The image forming method according to claim 14, wherein the ratio of the toner particles in the range of 6 is 65% by number or more. 17. The toner according to claim 17, wherein the number average particle diameter of the toner particles is 3 to 3.
The image forming method according to claim 14, wherein the thickness is 8 μm. 18. When the particle size of the toner particles is D (μm), the natural logarithm InD is plotted on the horizontal axis, and the horizontal axis shows the number-based particle size distribution divided into a plurality of classes at intervals of 0.23. In the histogram, the sum (M) of the relative frequency (m1) of the toner particles included in the most frequent class and the relative frequency (m2) of the toner particles included in the next most frequent class after the most frequent class is 70%. The image forming method according to any one of claims 14 to 17, wherein: 19. The image forming method according to claim 14, wherein the toner is obtained by polymerizing at least a polymerizable monomer in an aqueous medium. 20. The image forming method according to claim 14, wherein the toner is obtained by associating at least resin particles in an aqueous medium. 21. An electrostatic latent image formed on an electrophotographic photosensitive member having a photosensitive layer on a conductive support via an intermediate layer for developing an electrostatic image containing at least a resin and a colorant. In an image forming method including a development step of developing with a toner, the intermediate layer is a layer containing at least one of an organometallic compound and a silane coupling agent, and the toner has a shape factor of 1.2 to 1. 6, the ratio of the toner particles is 65% by number or more, and the variation coefficient of the shape coefficient is 1
An image forming method using a toner of 6% or less. 22. The method according to claim 21, wherein a ratio of the toner particles having no toner corner is 50% by number or more.

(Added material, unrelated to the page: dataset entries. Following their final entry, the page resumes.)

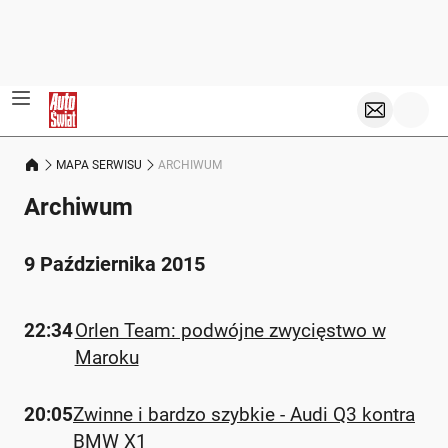
MAPA SERWISU
ARCHIWUM
Archiwum
9 Października 2015
22:34
Orlen Team: podwójne zwycięstwo w
Maroku
20:05
Zwinne i bardzo szybkie - Audi Q3 kontra
BMW X1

2. The image forming method according to 1., 23. The number average particle diameter of the toner particles is 3 to
The image forming method according to claim 21, wherein the thickness is 8 μm. 24. When the particle size of the toner particles is D (μm), the natural logarithm lnD is plotted on the horizontal axis, and the horizontal axis shows the number-based particle size distribution divided into a plurality of classes at 0.23 intervals. In the histogram, the sum (M) of the relative frequency (m1) of the toner particles included in the most frequent class and the relative frequency (m2) of the toner particles included in the next most frequent class after the most frequent class is 70%. The image forming method according to any one of claims 21 to 23, wherein: 25. The image forming method according to claim 21, wherein the toner is obtained by polymerizing at least a polymerizable monomer in an aqueous medium. 26. The image forming method according to claim 21, wherein the toner is obtained by associating at least resin particles of the toner in an aqueous medium. 27. An image forming apparatus using the image forming method according to claim 1. Description: 28. A photoconductor, and at least one of a charger, an image exposure device, a developing device, a transfer device, a separator, and a cleaning device, using the image forming method according to claim 1. Description: A process cartridge characterized by being made by combining the above.